GIVEN DATA:
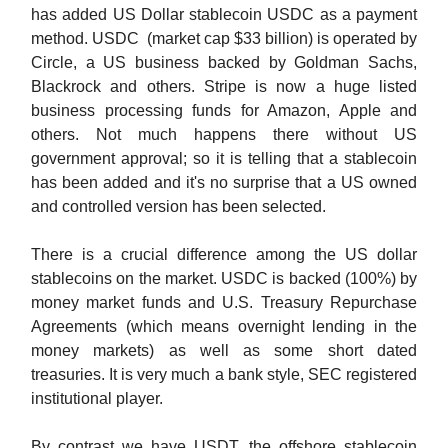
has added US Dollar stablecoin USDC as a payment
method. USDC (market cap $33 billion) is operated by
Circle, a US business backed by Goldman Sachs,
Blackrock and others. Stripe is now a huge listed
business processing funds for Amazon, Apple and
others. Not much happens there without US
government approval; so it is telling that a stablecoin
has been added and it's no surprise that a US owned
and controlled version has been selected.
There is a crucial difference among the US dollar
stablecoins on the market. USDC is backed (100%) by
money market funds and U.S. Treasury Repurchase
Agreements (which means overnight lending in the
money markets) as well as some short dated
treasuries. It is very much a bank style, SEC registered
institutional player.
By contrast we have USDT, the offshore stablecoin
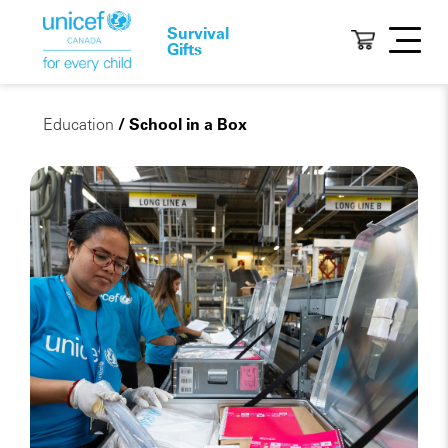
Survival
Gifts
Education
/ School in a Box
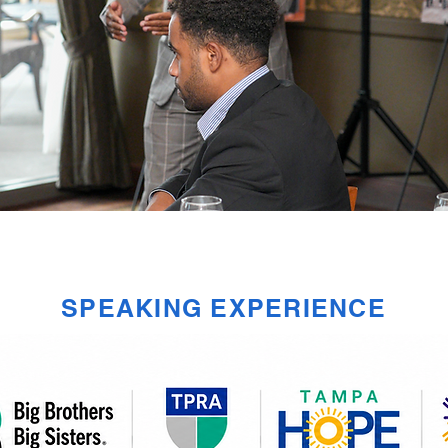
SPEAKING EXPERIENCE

---

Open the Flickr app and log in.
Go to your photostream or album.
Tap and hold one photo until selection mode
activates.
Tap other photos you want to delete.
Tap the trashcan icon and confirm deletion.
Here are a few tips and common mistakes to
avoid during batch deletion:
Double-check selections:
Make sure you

EXERCISE PROMPT: From the listing above, copy every line that holds the string "funds".

WRITTEN SOLUTION:
business processing funds for Amazon, Apple and
money market funds and U.S. Treasury Repurchase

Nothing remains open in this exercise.